Interview mit Martin Kupke, BMW Group
Leiter Team Physische -Sicherheit, Brand- und Prototypenschutz

Bild: BMW Group Security

BVSW: Welche Aufgaben fallen in Ihren Verantwortungsbereich

Martin Kupke: Um das einzuordnen, muss man grundsätzlich Folgendes wissen: Wir in der Konzernsicherheit tragen die Verantwortung für die Sicherheit aller Mitarbeiterinnen und Mitarbeiter weltweit. Daneben verantworten wir den Schutz der immateriellen Assets in Form von Unternehmensinformationen sowie den Schutz unserer Standorte und Anlagen. Meine Funktion setzt genau hier an: Informationsschutz, speziell bezogen auf Prototypen, sowie dem Schutz unserer Liegenschaften. Die Sicherstellung der physischen Sicherheit (z.B. mittels Zutritts- und Ausweismanagements) erstreckt sich nicht nur auf die mehr als 30 Produktionsstandorte weltweit, sondern auf jegliche BMW Group Liegenschaft – egal, ob Bürogebäude, Distributionszentrum oder Niederlassung. Daneben stellen wir die Weichen für einen angemessenen Brandschutz im Unternehmen. Das können wir als kleines Team natürlich nicht allein aus München heraus leisten. Wir arbeiten aus der BMW Group Zentrale heraus auf regionaler und lokaler Ebene eng mit einer Vielzahl von Sicherheitsoffices, Standortsicherheiten und anderen Fachbereichen auf der ganzen Welt zusammen. Ich bin davon überzeugt, dass Sicherheit nur im globalen Zusammenspiel aller Stakeholder funktionieren kann.
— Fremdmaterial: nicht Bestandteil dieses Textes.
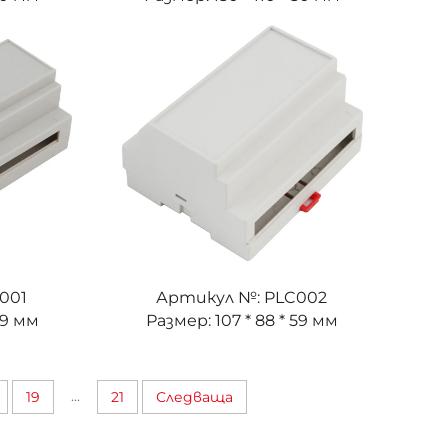
001
Артикул №: PLC002
59 мм
Размер: 107 * 88 * 59 мм
...
19
21
Следваща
BVSW: Was ist Ihre Aufgabe in der Abteilung? Wie sieht Ihr Arbeitsalltag aus?

Martin Kupke: Um die Sicherheit zu gewährleisten, beobachten und bewerten wir die globale Bedrohungs- und Vorfallslage fortlaufend. Unter anderem auf dieser Basis erzeugen wir in meinem Aufgabenbereich ein übergreifendes Risikobild und leiten daraus Handlungsbedarfe ab. Wir definieren verbindliche Vorgaben, die weltweit an allen Standorten und in den betroffenen Prozessen zum Tragen kommen. Ändern sich Risiken oder regulatorische bzw. zertifizierungsrelevante Anforderungen, passen wir unsere Standards entsprechend an.

Darüber hinaus entwickeln und erheben wir in unserem Team, Key Performance Indicators (KPIs), um beispielsweise zu messen, wie und in welchem Umfang unsere Vorgaben im Unternehmen umgesetzt werden. Ein weiterer wichtiger Aspekt unserer Tätigkeit, bspw. in der physischen Sicherheit, ist die Durchführung von Audits. Diese ermöglichen es uns, die Einhaltung verbindlicher Sicherheitsstandards zu überprüfen, z.B. dahingehend, ob festgelegte bauliche Anforderungen zur Absicherung einer Liegenschaft umgesetzt sind oder ob nur diejenigen Zutritt zu einem bestimmten Bereich haben, die ihn auch benötigen. Regelmäßige Audits tragen aber nicht nur zur physischen Absicherung unserer Liegenschaften bei, sondern fördern auch eine Kultur der Awareness und Verantwortlichkeit auf allen Ebenen des Unternehmens.

Außerdem liegt es in meiner Verantwortung, Synergien zu den thematisch angrenzenden Teams zu finden und den Austausch zu koordinieren.

BVSW: Welche Themen deckt der Wirtschaftsschutz ab?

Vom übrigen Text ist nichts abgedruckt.